Many Scottish wildcats have bred in the wild with domestic cats to produce hybrids, so it is not known how many pure-bred wildcats remain, with the official estimate of about 400 regarded as too optimistic.

The Herald revealed earlier this summer that some wildcat conservationists have been frustrated with what they see as the slow progress by Scottish Natural Heritage (SNH) and the Scottish Government on acting to save the wildcat, which is more threatened than the tiger.

The news of a conservation plan comes after the completion of the Cairngorms Wildcat Project, which involved raising awareness of the wildcat's plight, working with land managers and monitoring the wildcat population using camera trap data.

Ron Macdonald, SNH's head of policy and advice, said: "The end of the Cairngorms Wildcat Project now starts a new phase of action for the Scottish wildcat. It is now up to us, all of us involved in wildcat conservation, to build on the work of this project to develop a new national action plan."

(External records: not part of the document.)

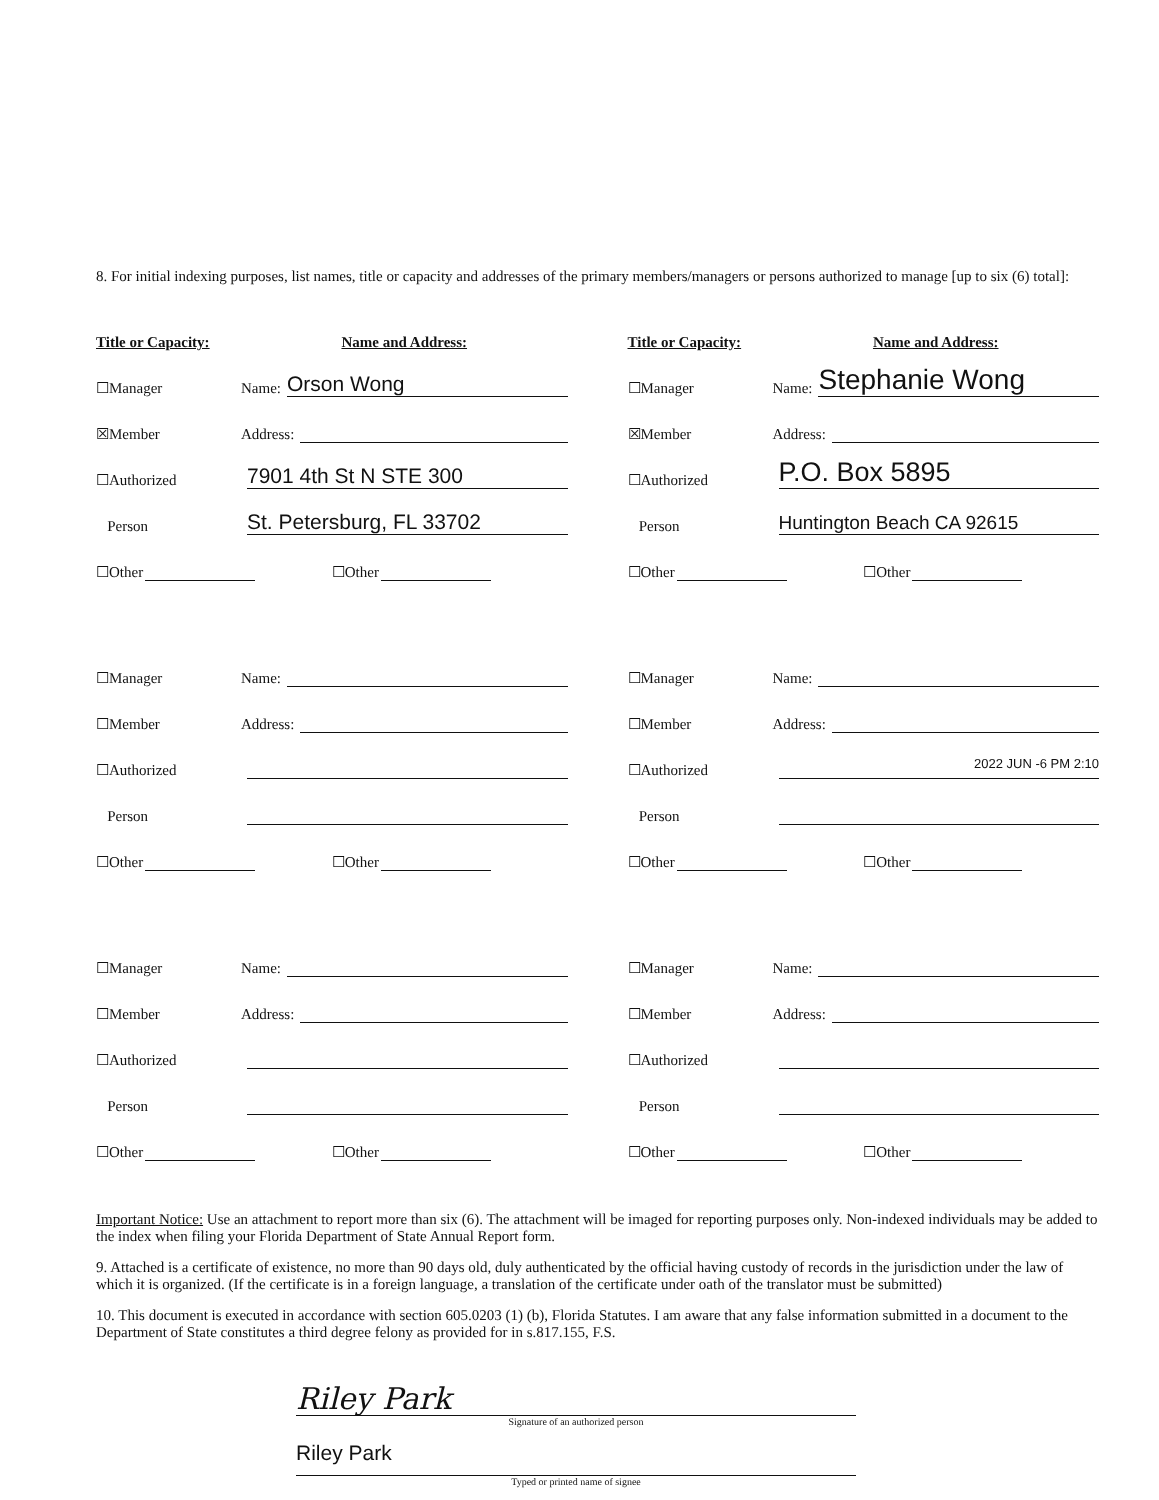8. For initial indexing purposes, list names, title or capacity and addresses of the primary members/managers or persons authorized to manage [up to six (6) total]:
Title or Capacity: Name and Address:
☐Manager Name: Orson Wong
☒Member Address:
☐Authorized 7901 4th St N STE 300
Person St. Petersburg, FL 33702
☐Other ☐Other
Title or Capacity: Name and Address:
☐Manager Name: Stephanie Wong
☒Member Address:
☐Authorized P.O. Box 5895
Person Huntington Beach CA 92615
☐Other ☐Other
☐Manager Name:
☐Member Address:
☐Authorized
Person
☐Other ☐Other
☐Manager Name:
☐Member Address:
☐Authorized 2022 JUN -6 PM 2:10
Person
☐Other ☐Other
☐Manager Name:
☐Member Address:
☐Authorized
Person
☐Other ☐Other
☐Manager Name:
☐Member Address:
☐Authorized
Person
☐Other ☐Other
Important Notice: Use an attachment to report more than six (6). The attachment will be imaged for reporting purposes only. Non-indexed individuals may be added to the index when filing your Florida Department of State Annual Report form.
9. Attached is a certificate of existence, no more than 90 days old, duly authenticated by the official having custody of records in the jurisdiction under the law of which it is organized. (If the certificate is in a foreign language, a translation of the certificate under oath of the translator must be submitted)
10. This document is executed in accordance with section 605.0203 (1) (b), Florida Statutes. I am aware that any false information submitted in a document to the Department of State constitutes a third degree felony as provided for in s.817.155, F.S.
Riley Park
Signature of an authorized person
Riley Park
Typed or printed name of signee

Steve Piper of the Scottish Wildcat Association welcomed the announcement and said he was pleased the SWA had been invited to take part in its development, adding: "It's unacceptable to go on pretending that taking photos of hybrids is somehow saving the wildcat; it isn't. All the evidence suggests numbers are well below 100 individuals and this is absolutely the last chance. One to two years from now it will be too late."